UP WITH FACELIFTS!

The brilliant author and screenwriter Nora Ephron wrote publicly about IT. The exquisite and talented actress Katharine Hepburn covered IT up. My statuesque and Southern former boss had IT “fixed.”

IT is their necks.

                                          Kate & Nora

Hepburn hid her aging neck beneath turtlenecks. Ephron publicly discussed hers in the book I Feel Bad About My Neck: And Other Thoughts on Being a Woman,  a blunt and entertaining look at aging women who are dealing with everything from menopause to maintenance.  My ex-employer promptly hired a plastic surgeon to banish the telltale signs of aging from her neck—and face–soon after they appeared. She had her first facelift at 50!

I don’t feel bad about my neck. I hate it!  And although I like turtlenecks, I’m not about to wear them in 90 degree heat. That leaves me with three choices: Stop peeking at my neck in the mirror, accept it, or have a neck lift.  It’s unlikely I’m going to stop looking and start accepting. So I decided to find out what’s involved with a neck lift from Dr. David Sieber, a cosmetic and reconstructive surgeon in San Francisco. While I was at it, I  asked him about my (droopy) jowls and the rest of my (decades-old) face.

First, I’d love to share what I learned about the changes in most of our necks and faces as we age, and what we can do about them. It’s strictly a personal choice, of course, but the more you know, the more you can decide what’s best for you.

GERI   WHAT HAPPENS TO OUR FACES AND NECKS AS WE AGE?

Neck Lift. This 66 year old woman underwent a neck lift and limited brow lift for facial rejuvenation.

SIEBER  “Most people will lose 30 percent of the fat in their faces, starting in their late 30s and early 40s. We also lose collagen, a large component of our skin, which diminishes the elastic properties it had when we were in our 20s. Our skin simply can’t recoil as it once did, and since it has nowhere to go—and less fat to fill it in—it  re-drapes over other things on our faces.

“Loss of fat and collagen, plus gravity, can create drooping skin around the eyes, sunken cheeks, pooching jowls, sagging neck, pronounced folds between our nostrils and the sides of our mouth (nasolabial folds), not to mention wrinkles and creases.

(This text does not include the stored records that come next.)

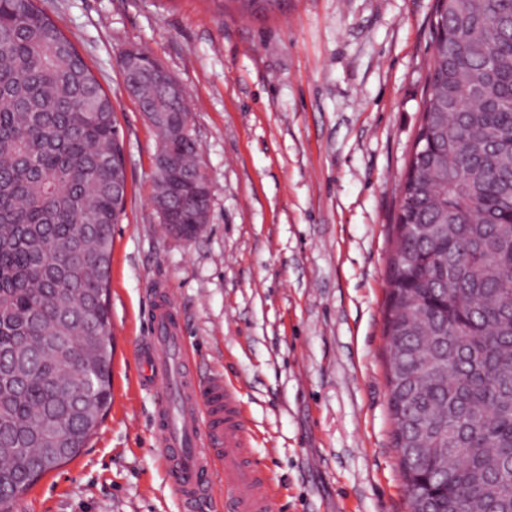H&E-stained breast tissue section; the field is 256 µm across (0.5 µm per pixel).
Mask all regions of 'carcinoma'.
Instances as JSON below:
<instances>
[{
    "instance_id": "1",
    "label": "carcinoma",
    "mask_w": 512,
    "mask_h": 512,
    "mask_svg": "<svg viewBox=\"0 0 512 512\" xmlns=\"http://www.w3.org/2000/svg\"><path fill=\"white\" fill-rule=\"evenodd\" d=\"M266 13L281 0H236ZM402 183L384 333L410 512H512V0H436ZM132 90L173 157L151 202L201 232L183 98ZM123 140L110 97L37 0H0V512L77 456L112 401V226Z\"/></svg>"
}]
</instances>
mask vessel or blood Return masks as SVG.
<instances>
[{
	"label": "vessel or blood",
	"mask_w": 512,
	"mask_h": 512,
	"mask_svg": "<svg viewBox=\"0 0 512 512\" xmlns=\"http://www.w3.org/2000/svg\"><path fill=\"white\" fill-rule=\"evenodd\" d=\"M141 349L143 382L158 387L154 430L186 512L212 499L210 473L224 465L228 512H271L273 486L253 461L240 404L222 377H195L171 297L159 298Z\"/></svg>",
	"instance_id": "vessel-or-blood-1"
}]
</instances>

“Jowling is caused when your facial skin starts to fall and gets stuck on the ligaments that attach jawbone to skin on each side of your face. Known as mandibular retaining ligaments, they prevent our faces from totally falling down. The drooping skin also creates the two vertical lines that extend from the outer corners of the mouth down to the jawline on either side of the chin. We call these marionette lines.”

CAN’T FILLER INJECTIONS REPLACE THE FACIAL FAT WE’VE LOST?

“Injectable fillers can make a face look really good. But when injectables are overdone on a face that has lost a great deal of fat and collagen, it will look worse and worse, like a balloon.  No one needs that much volume. The only option in that case is to surgically remove and reposition the fat where it should be on the face.”